Cameron Mason : la régularité d’un champion en quête de sa première grande victoire


Depuis plusieurs semaines, Cameron Mason illumine les sous-bois et les labours du cyclocross international. Le Britannique de 25 ans, désormais pilier de Seven Racing, réalise le meilleur hiver de sa jeune carrière. Pourtant, une question continue de planer au-dessus de ses performances : quand viendra enfin cette première grande victoire ?

Un niveau jamais atteint jusqu’ici

Dans un entretien accordé à Sporza, Mason ne cache pas sa satisfaction quant à l’évolution de son niveau, tout en reconnaissant qu’un cap reste à franchir.
« C’est un peu l’éléphant dans la pièce, cette première grande victoire », confie-t-il. « Tout peut se jouer sur n’importe quel cross. Il suffit que tout s’aligne une seule fois. »

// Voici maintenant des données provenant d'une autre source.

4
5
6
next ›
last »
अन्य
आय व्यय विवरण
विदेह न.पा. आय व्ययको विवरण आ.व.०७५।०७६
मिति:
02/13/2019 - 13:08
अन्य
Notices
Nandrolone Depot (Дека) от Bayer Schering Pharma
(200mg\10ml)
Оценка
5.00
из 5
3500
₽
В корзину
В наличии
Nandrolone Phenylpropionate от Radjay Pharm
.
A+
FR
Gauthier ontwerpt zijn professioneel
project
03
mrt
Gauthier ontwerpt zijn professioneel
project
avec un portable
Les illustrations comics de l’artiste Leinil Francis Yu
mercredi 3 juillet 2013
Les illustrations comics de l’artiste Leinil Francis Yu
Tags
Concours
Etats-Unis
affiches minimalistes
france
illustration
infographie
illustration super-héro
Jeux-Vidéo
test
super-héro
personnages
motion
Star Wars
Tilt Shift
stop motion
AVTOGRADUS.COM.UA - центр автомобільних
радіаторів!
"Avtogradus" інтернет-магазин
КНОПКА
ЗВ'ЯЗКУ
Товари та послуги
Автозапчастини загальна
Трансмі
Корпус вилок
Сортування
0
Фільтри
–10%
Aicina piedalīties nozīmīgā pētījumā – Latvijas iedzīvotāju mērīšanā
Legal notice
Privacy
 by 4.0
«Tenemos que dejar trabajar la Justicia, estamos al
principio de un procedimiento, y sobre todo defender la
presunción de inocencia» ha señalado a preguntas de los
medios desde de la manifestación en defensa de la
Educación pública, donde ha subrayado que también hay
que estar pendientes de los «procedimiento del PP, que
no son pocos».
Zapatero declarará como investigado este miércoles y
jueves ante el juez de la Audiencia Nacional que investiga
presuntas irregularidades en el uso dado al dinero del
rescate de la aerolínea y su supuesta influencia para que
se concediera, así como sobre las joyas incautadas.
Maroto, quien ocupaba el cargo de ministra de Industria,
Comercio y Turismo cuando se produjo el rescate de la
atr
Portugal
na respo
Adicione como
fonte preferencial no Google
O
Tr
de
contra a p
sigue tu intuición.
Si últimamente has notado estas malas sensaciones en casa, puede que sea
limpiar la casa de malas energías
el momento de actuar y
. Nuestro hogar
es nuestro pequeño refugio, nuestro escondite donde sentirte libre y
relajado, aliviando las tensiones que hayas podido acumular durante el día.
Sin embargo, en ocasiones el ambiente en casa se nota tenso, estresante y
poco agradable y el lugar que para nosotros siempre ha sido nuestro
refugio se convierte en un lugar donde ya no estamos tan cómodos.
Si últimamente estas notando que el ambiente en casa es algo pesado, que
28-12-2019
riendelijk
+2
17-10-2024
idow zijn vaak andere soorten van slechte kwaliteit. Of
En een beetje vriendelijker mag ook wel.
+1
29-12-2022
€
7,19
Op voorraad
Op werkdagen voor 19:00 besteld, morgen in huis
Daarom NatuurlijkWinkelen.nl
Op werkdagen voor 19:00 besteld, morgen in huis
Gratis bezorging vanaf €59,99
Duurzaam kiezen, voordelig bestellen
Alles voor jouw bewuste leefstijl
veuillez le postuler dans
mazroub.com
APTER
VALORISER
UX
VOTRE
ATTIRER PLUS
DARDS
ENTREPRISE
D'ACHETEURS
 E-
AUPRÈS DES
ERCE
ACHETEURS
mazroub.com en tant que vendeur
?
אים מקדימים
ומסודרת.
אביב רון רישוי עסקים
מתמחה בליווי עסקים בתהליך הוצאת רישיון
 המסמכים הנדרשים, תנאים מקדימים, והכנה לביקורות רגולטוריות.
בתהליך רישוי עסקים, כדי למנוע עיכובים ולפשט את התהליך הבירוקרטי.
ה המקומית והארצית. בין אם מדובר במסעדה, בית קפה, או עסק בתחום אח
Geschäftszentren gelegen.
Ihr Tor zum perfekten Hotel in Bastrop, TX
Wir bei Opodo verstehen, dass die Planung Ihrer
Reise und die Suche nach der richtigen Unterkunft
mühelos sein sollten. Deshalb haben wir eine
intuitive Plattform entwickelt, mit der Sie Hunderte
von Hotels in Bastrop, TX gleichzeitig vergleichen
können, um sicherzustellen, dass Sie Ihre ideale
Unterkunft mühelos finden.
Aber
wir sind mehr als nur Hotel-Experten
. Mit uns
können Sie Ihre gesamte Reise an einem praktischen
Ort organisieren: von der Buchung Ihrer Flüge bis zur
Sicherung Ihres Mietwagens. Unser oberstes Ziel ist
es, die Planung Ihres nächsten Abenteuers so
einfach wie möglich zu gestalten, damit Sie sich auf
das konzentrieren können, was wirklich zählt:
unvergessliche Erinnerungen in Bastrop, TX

Et il a des raisons d’y croire. Ses performances parlent d’elles-mêmes :

  • 2e sur le Koppenberg,

  • 2e à Hamme,

  • 5e des Championnats d’Europe,

  • Une série de Top 5 et Top 6 à Merksplas, Essen, Ardooie et lors du Tabor World Cup.

Après un hiver 2023-2024 ruiné par une maladie contractée six jours avant l’ouverture de la saison, Mason arrive cette fois en pleine possession de ses moyens. « Physiquement et mentalement, je n’avais jamais attaqué une saison avec une telle confiance », explique-t-il.

Un coureur adopté par la Belgique

Si les performances sportives ont braqué les projecteurs sur lui, son intégration dans la culture belge n’est pas passée inaperçue. Mason s’exprime désormais dans un néerlandais étonnamment fluide.
Il plaisante même sur son mot préféré — schildpad — et avoue une passion inattendue pour les baraques à frites et les curryworst… version végétarienne.

Son humour et sa désormais célèbre moustache ont aussi conquis les supporters. « Pendant les courses, des fans me crient ‘belle moustache !’ », sourit-il. « ‘Snorremans’, ce serait un bon surnom. »

Une visibilité limitée au Royaume-Uni

Malgré sa montée en puissance, Mason regrette que ses performances ne soient pas davantage vues dans son pays. Les droits TV payants freinent la popularité du cyclocross. « En Grande-Bretagne, presque toutes les courses sont derrière un abonnement à 45 euros par mois », déplore-t-il. Une situation qui, selon lui, pourrait être radicalement améliorée si le cyclocross intégrait les Jeux olympiques d’hiver.

Entre ambitions et réalisme

À l’heure où la concurrence s’appelle souvent Thibau Nys ou Mathieu van der Poel, Mason sait que chaque course compte.
Il ne s’en cache pas :

  • gagner la Koppenbergcross, et ramener l’un de ces fameux pavés, fait partie de ses rêves,

  • la tenue étoilée de champion d’Europe l’attire tout autant,

  • les Mondiaux de Hulst ? Un objectif possible, malgré l’ombre portée par Van der Poel.

Mais avant tout, il veut décrocher ce succès qui fera enfin correspondre les résultats à la qualité de ses prestations. « Cela peut arriver à n’importe quel moment. Il suffit que tout se mette en place une fois », conclut-il.